BRIEF:
From the data, return each line holding the word "通过使用".

--- START ---

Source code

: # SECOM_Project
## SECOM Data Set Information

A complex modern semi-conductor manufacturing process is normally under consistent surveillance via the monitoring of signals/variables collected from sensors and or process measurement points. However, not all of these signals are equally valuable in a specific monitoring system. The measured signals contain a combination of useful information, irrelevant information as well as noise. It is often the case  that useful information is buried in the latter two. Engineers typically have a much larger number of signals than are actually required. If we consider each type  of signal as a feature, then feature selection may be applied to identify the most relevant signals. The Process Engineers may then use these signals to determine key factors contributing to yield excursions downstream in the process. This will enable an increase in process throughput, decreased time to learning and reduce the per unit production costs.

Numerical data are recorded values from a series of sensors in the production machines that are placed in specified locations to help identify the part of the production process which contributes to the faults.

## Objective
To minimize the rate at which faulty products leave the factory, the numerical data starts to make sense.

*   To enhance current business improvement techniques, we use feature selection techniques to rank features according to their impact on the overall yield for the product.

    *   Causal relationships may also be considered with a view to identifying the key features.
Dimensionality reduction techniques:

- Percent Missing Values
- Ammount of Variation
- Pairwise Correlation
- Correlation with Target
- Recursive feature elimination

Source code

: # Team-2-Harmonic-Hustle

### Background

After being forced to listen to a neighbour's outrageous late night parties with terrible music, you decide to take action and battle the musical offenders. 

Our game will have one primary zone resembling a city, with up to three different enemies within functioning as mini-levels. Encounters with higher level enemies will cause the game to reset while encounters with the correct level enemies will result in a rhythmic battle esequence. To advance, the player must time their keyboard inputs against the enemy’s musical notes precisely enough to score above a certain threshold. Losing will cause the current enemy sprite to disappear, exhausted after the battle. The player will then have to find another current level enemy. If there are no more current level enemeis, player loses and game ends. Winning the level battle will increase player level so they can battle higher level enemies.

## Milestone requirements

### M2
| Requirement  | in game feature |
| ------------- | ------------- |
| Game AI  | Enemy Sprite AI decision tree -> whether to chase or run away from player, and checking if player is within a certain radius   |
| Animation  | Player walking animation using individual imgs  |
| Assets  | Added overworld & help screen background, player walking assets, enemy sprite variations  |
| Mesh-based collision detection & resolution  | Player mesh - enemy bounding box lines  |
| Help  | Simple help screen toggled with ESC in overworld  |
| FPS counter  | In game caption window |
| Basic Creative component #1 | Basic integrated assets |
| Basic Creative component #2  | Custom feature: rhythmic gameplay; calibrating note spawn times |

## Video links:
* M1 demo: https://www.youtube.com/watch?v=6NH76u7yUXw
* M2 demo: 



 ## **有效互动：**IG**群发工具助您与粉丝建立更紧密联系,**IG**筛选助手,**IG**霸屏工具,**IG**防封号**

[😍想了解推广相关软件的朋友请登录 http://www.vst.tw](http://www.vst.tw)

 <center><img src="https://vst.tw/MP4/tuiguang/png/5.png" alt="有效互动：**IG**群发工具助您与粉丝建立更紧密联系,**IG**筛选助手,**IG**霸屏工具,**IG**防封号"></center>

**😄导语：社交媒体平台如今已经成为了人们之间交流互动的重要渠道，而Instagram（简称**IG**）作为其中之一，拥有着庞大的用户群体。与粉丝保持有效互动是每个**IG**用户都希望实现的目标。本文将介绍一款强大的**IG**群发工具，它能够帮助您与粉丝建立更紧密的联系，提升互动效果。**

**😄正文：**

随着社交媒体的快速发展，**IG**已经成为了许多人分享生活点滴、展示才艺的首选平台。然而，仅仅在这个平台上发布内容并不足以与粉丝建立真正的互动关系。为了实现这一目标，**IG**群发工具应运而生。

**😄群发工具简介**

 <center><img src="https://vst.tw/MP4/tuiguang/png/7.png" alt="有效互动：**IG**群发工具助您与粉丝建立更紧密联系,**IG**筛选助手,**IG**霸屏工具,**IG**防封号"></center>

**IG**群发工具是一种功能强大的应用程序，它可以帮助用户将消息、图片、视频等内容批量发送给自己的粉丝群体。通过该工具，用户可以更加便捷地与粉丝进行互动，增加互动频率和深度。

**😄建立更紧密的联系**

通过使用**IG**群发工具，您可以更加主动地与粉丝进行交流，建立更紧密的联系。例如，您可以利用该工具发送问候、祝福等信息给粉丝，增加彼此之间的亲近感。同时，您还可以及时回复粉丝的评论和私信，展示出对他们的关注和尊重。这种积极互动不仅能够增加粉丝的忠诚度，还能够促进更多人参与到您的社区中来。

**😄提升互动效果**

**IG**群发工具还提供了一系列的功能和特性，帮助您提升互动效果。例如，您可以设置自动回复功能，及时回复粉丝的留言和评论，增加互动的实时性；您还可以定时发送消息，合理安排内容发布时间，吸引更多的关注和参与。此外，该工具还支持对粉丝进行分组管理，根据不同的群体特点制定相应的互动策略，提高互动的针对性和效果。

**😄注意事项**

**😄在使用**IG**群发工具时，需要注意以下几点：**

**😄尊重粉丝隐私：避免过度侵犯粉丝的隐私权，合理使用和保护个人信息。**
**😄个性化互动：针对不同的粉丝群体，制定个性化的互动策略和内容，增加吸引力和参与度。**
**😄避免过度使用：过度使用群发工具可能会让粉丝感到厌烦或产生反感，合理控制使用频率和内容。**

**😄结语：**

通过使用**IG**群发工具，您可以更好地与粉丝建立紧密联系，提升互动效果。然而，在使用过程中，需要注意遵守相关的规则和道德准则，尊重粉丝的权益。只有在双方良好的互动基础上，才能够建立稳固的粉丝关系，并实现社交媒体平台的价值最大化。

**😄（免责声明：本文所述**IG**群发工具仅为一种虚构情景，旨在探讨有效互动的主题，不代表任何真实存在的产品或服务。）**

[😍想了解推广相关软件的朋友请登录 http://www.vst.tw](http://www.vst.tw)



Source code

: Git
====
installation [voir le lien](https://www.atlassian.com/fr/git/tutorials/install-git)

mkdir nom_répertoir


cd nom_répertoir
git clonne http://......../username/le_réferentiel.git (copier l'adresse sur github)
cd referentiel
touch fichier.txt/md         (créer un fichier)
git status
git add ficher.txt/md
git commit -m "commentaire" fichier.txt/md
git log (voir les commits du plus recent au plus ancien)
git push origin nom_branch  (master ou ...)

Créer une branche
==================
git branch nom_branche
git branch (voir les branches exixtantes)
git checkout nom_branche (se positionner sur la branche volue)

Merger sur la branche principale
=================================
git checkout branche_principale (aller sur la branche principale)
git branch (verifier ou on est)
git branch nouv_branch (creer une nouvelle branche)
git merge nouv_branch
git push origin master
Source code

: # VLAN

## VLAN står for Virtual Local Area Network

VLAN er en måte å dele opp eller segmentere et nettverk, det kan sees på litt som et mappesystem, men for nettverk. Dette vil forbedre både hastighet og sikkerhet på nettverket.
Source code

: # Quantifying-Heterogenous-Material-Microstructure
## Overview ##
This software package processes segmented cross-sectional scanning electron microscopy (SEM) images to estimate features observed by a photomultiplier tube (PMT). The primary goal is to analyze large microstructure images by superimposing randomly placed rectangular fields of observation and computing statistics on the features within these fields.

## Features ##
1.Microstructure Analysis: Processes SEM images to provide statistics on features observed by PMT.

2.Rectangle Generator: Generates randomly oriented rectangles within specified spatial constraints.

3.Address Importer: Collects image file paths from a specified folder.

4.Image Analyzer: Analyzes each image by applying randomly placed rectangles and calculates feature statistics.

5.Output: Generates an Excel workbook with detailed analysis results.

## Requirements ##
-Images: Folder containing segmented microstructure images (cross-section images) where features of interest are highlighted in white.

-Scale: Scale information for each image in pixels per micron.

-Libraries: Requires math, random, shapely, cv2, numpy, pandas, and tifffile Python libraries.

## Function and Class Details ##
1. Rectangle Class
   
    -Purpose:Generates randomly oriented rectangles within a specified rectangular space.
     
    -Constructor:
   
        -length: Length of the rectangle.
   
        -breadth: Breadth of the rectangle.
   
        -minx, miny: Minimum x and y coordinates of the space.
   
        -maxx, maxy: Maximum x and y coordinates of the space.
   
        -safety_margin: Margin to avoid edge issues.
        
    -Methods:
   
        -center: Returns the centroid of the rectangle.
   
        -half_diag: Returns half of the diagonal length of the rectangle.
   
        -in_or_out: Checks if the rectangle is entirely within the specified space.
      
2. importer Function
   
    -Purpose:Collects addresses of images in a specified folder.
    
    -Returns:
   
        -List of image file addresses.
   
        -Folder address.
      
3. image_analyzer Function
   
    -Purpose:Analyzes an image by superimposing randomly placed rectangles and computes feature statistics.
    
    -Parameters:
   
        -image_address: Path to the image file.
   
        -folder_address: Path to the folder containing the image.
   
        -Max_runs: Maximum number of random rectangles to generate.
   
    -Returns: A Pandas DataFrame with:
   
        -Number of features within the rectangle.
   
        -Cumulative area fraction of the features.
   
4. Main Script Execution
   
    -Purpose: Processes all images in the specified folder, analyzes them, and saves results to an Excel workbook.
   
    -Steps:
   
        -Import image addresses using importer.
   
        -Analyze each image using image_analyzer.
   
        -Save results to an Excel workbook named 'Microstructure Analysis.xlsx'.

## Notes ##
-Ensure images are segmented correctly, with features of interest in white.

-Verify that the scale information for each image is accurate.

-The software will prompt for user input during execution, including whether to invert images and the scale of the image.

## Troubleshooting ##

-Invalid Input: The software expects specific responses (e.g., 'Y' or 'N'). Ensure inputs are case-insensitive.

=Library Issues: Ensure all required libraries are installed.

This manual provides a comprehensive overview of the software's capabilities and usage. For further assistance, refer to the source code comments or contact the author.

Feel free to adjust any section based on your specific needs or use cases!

--- END ---

REPLY:
通过使用**IG**群发工具，您可以更加主动地与粉丝进行交流，建立更紧密的联系。例如，您可以利用该工具发送问候、祝福等信息给粉丝，增加彼此之间的亲近感。同时，您还可以及时回复粉丝的评论和私信，展示出对他们的关注和尊重。这种积极互动不仅能够增加粉丝的忠诚度，还能够促进更多人参与到您的社区中来。
通过使用**IG**群发工具，您可以更好地与粉丝建立紧密联系，提升互动效果。然而，在使用过程中，需要注意遵守相关的规则和道德准则，尊重粉丝的权益。只有在双方良好的互动基础上，才能够建立稳固的粉丝关系，并实现社交媒体平台的价值最大化。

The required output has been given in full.